Rien qui puisse en tout cas amoindrir ses talents et le spectre de ses curiosités. Elle était faite pour le jeu, témoigne encore Agnès, qui se souvient qu’elle avait surnommé sa petite sœur, Sarah Bernhardt. Audacieuse, Caroline est passée par le Piccolo Teatro de Milan. Giorgio Strehler y était le maître, exigeant, bienveillant. Une européenne dans l’âme, Caroline, qui jouera longtemps, un peu plus tard, dans la compagnie d’Hans Peter Cloos, Rote Rübe, en Allemagne comme aux Bouffes du Nord. Auparavant, c’est à l’Ecole du Théâtre national de Strasbourg, du temps de Jean-Pierre Vincent, qu’elle fit ses classes fondatrices et joua dans des spectacles, tel La Bonne vie de Michel Deutsch.
Depuis ses éclatantes années 70, elle n’avait jamais arrêté, en fait. Ni au théâtre, ni au cinéma et, il y a un peu plus d’un an, en janvier/février 2023, elle était en scène, sous la direction de Galin Stoev dans Oncle Vania de Tchekhov, à Toulouse, puis à l’Odéon. Elle était Maria Vassilievna, cheveux éclaircis pour l’occasion.
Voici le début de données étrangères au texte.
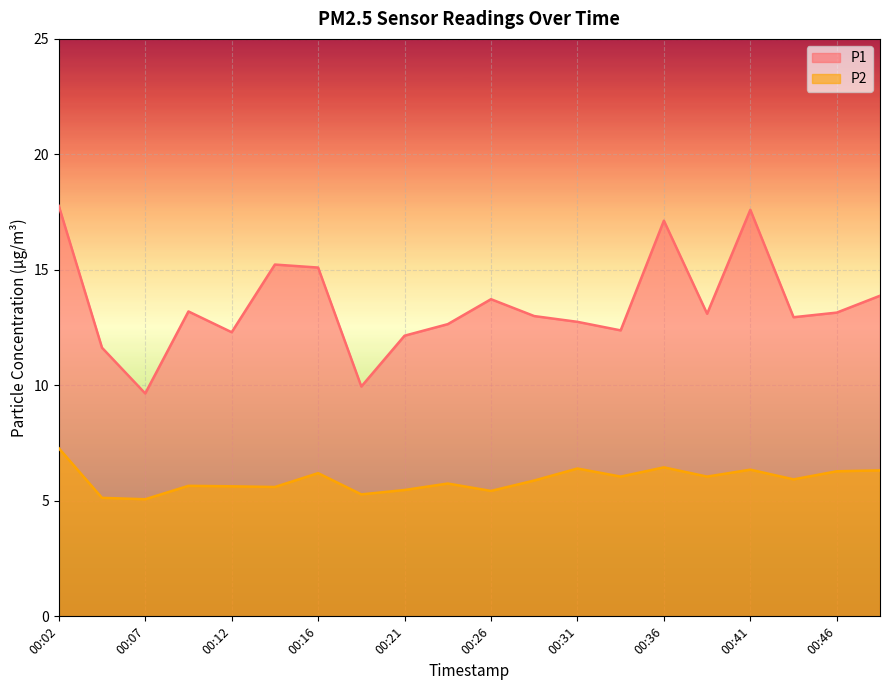

What is the greatest value displayed?

17.8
Avec Galin Stoev, quelque douze années auparavant, elle était l’une des héroïnes d’un spectacle inoubliable, donné à la Colline, Danse « Dehli » d’Ivan Viripaev. Deux mille onze…est-ce possible, on s’en souvient comme d’hier. Avec un garçon, Fabrice Adde et quatre autres filles, Anna Cervinka, Valentine Gérard, Océane Mozas, Marie-Christine Orry,
Que retenir d’une comédienne qui a travaillé cinquante années durant, dans l’intransigeance, la vitalité, la sensibilité ? La mémoire que l’on a d’une artiste telle que Caroline Chaniolleau est dense et trouble. Parfois, il est difficile de mettre des dates. Brecht aux Bouffes du Nord avec Rote Rïbe et Hans-Peter Cloos, l’image que l’on a dans le crâne, le cœur, est si vive qu’elle semble d’hier. Or elle a des dizaines d’années…Elle s’est inscrite au plus profond. Plus récemment, Don Juan revient de guerre, d’Odon von Horvath, sous la direction de Jacques Osinski, à Grenoble et à l’Athénée. Plus loin encore des mises en scène de Jean-Pierre Vincent, fidèle, de Dominique Pitoiset, d’André Engel, de Sophie Loucachevsky, de Lukas Hemleb, de Joël Jouanneau.
Au cinéma, à la télévision, elle a aussi travaillé sous la direction de réalisateurs qui ont su mettre en valeur et sa beauté, sa photogénie, son tempérament. Dans le désordre, Kurys, Garrel, Moati, Frydland, Allio, Béhat, Feret, Paolo Rocha, Gantillon tant d’autres.
Les comédiens nous criblent d’ondes étranges. Ils ne sont pas seulement les personnages. Ils sont eux. Eux-mêmes. Exposés et mystérieux. Nous pourrions énumérer spectacles, personnages. Mais ce serait artificiel.
Mieux vaut dire. La vie est ainsi. La veille de la mort de Caroline, la dernière des quatre sœurs Chaniolleau, a mis au monde une petite fille. Elle se prénomme Lottie, Suzanne, Caroline.
Sa famille et ses amies et amis diront adieu à Caroline Chaniolleau le 21 juin, à 10h30, Coupole du Crématorium du Père-Lachaise.